Provides a failure-handling mechanism, called a fallback, for an input character that cannot be converted to an encoded output byte sequence.
See Also: EncoderFallback Members
An encoding maps a Unicode character to an encoded sequence of bytes. A particular encoding is represented by a type that is derived from the System.Text.Encoding class. Specifically, a character is encoded to a byte sequence by calling the encoding type's Encoding.GetBytes(string) method, and the byte sequence is decoded to a character array or a string by calling the Encoding.GetChars(Byte[]) or Encoding.GetString(Byte[]) method.
An encoding operation can fail if the input character cannot be represented by the encoding. For example, an System.Text.ASCIIEncoding object cannot encode a character whose Unicode code point value is outside the range U+0000 to U+007F.

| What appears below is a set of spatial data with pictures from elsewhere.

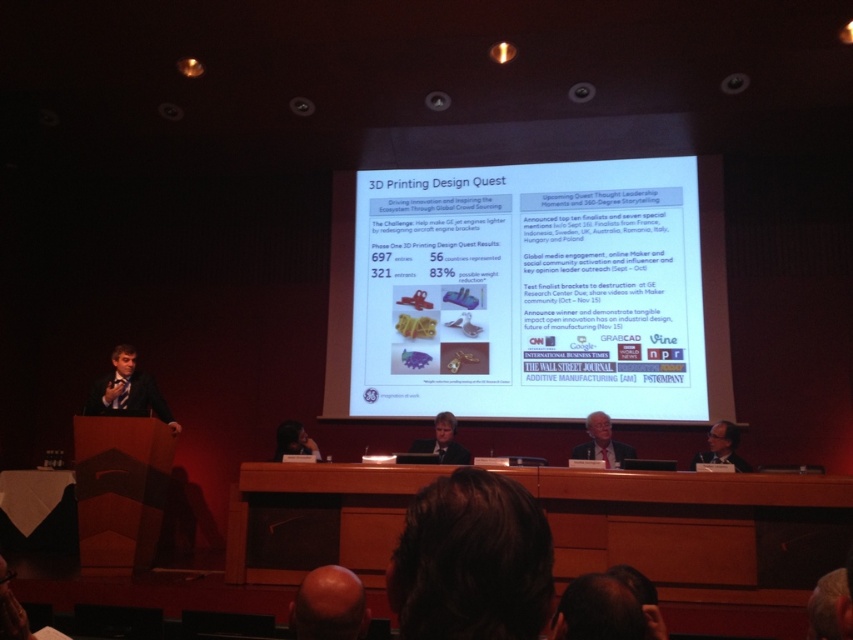
Question: Is the position of smooth black suit at center less distant than that of matte black glasses at upper right?

Choices:
 (A) no
 (B) yes

Answer: (A)

Question: Which is farther from the gray fabric suit at center?

Choices:
 (A) smooth black suit at center
 (B) bald head at lower center
 (C) dark brown leather chair at lower center
 (D) white matte projector screen at upper center

Answer: (B)

Question: Which of the following is the closest to the observer?

Choices:
 (A) (102, 403)
 (B) (605, 262)
 (C) (321, 595)

Answer: (C)

Question: Does bald head at lower center appear on the left side of dark brown leather chair at lower center?

Choices:
 (A) no
 (B) yes

Answer: (A)

Question: Is white matte projector screen at upper center wider than smooth black suit at center?

Choices:
 (A) no
 (B) yes

Answer: (B)

Question: Among these objects, which one is nearest to the camera?

Choices:
 (A) dark suit at left
 (B) dark brown leather chair at lower center

Answer: (A)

When an encoding conversion cannot be performed, the .NET Framework provides a failure-handling mechanism called a fallback. Your application can use predefined .NET Framework encoder fallbacks, or it can create a custom encoder fallback derived from the System.Text.EncoderFallback and System.Text.EncoderFallbackBuffer classes.
System.Text.EncoderFallback and System.Text.EncoderFallbackBuffer are the base classes for all encoding fallback handlers in the .NET Framework. They support the following three kinds of fallback handling mechanisms:
Best-fit fallback, which maps valid Unicode characters that cannot be encoded to an approximate equivalent. For example, a best-fit fallback handler for the System.Text.ASCIIEncoding class might map Æ (U+00C6) to AE (U+0041 + U+0045). A best-fit fallback handler might also be implemented to transliterate one alphabet (such as Cyrillic) to another (such as Latin or Roman). The .NET Framework does not provide any public best-fit fallback implementations.
Replacement fallback, which replaces each character that cannot be encoded with a predefined string. The .NET Framework provides a predefined replacement fallback handler. The System.Text.EncoderReplacementFallback class replaces each byte sequence that cannot be decoded with a question mark character ("?", or U+003F) or a REPLACEMENT CHARACTER (U+FFFD). You can customize the replacement string by specifying a substitute in the call to the EncoderReplacementFallback.#ctor(string) constructor. After the substitute string is emitted, the encoding operation continues converting the remainder of the input.
Exception fallback, which throws an exception when a character cannot be encoded. The .NET Framework provides a predefined exception fallback handler. The System.Text.EncoderExceptionFallback class throws an System.Text.EncoderFallbackException when an invalid character is encountered, and the encoding operation terminates.
If you choose to implement a custom solution, you must override the following abstract members of the System.Text.EncoderFallback class:
The EncoderFallback.CreateFallbackBuffer method, which returns a class instance derived from System.Text.EncoderFallbackBuffer. Depending on the type of fallback handler that you are developing, the System.Text.EncoderFallbackBuffer implementation is responsible for performing the mapping or replacement, or for throwing the exception.
The EncoderFallback.MaxCharCount property, which returns the maximum number of characters that the fallback implementation can return. For an exception fallback handler, its value should be zero.